** Start of EXERCISE MATERIALS **

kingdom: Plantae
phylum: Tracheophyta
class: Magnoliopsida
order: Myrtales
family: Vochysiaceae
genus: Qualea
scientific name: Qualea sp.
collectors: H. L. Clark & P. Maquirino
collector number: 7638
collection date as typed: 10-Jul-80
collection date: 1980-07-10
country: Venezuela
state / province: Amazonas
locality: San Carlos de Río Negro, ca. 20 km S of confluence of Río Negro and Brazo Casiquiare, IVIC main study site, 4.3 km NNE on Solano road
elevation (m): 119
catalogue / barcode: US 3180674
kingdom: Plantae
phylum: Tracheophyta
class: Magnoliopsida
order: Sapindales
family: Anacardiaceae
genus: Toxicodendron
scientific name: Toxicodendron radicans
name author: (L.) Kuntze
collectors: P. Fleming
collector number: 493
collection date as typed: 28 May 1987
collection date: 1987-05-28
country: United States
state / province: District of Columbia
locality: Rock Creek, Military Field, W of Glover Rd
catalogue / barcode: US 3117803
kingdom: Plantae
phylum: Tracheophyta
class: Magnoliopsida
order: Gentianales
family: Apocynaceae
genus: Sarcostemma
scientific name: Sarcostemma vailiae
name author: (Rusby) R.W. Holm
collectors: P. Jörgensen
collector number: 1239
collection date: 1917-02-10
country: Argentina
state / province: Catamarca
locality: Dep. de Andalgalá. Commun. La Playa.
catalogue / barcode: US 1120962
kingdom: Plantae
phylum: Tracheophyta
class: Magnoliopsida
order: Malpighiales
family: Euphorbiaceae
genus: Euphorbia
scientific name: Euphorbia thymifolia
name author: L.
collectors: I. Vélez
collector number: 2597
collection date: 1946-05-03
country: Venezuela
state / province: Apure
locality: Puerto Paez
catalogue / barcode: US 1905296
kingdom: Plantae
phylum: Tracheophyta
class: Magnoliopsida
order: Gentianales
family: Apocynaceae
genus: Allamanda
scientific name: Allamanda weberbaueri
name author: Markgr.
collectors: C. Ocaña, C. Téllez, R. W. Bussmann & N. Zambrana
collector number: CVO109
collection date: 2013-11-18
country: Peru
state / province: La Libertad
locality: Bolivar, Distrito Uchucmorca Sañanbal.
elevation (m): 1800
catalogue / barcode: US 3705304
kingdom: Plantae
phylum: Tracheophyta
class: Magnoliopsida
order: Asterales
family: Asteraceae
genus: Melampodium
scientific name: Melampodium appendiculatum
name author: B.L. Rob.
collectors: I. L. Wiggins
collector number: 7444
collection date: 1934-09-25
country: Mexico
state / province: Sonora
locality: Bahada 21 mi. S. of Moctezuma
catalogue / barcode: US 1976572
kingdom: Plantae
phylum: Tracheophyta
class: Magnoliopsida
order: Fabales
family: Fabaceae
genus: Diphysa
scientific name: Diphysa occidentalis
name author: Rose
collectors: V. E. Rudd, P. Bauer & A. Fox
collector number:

** End of EXERCISE MATERIALS **

◆ EXERCISE INSTRUCTIONS ◆
Lay out the lines from the one with "collectors: I. Vélez" through the end of the items as a Markdown table with columns Row and Line, skipping blank lines.

◆ TASK OUTPUT ◆
| Row | Line |
|---|---|
| 1 | collectors: I. Vélez |
| 2 | collector number: 2597 |
| 3 | collection date: 1946-05-03 |
| 4 | country: Venezuela |
| 5 | state / province: Apure |
| 6 | locality: Puerto Paez |
| 7 | catalogue / barcode: US 1905296 |
| 8 | kingdom: Plantae |
| 9 | phylum: Tracheophyta |
| 10 | class: Magnoliopsida |
| 11 | order: Gentianales |
| 12 | family: Apocynaceae |
| 13 | genus: Allamanda |
| 14 | scientific name: Allamanda weberbaueri |
| 15 | name author: Markgr. |
| 16 | collectors: C. Ocaña, C. Téllez, R. W. Bussmann & N. Zambrana |
| 17 | collector number: CVO109 |
| 18 | collection date: 2013-11-18 |
| 19 | country: Peru |
| 20 | state / province: La Libertad |
| 21 | locality: Bolivar, Distrito Uchucmorca Sañanbal. |
| 22 | elevation (m): 1800 |
| 23 | catalogue / barcode: US 3705304 |
| 24 | kingdom: Plantae |
| 25 | phylum: Tracheophyta |
| 26 | class: Magnoliopsida |
| 27 | order: Asterales |
| 28 | family: Asteraceae |
| 29 | genus: Melampodium |
| 30 | scientific name: Melampodium appendiculatum |
| 31 | name author: B.L. Rob. |
| 32 | collectors: I. L. Wiggins |
| 33 | collector number: 7444 |
| 34 | collection date: 1934-09-25 |
| 35 | country: Mexico |
| 36 | state / province: Sonora |
| 37 | locality: Bahada 21 mi. S. of Moctezuma |
| 38 | catalogue / barcode: US 1976572 |
| 39 | kingdom: Plantae |
| 40 | phylum: Tracheophyta |
| 41 | class: Magnoliopsida |
| 42 | order: Fabales |
| 43 | family: Fabaceae |
| 44 | genus: Diphysa |
| 45 | scientific name: Diphysa occidentalis |
| 46 | name author: Rose |
| 47 | collectors: V. E. Rudd, P. Bauer & A. Fox |
| 48 | collector number: |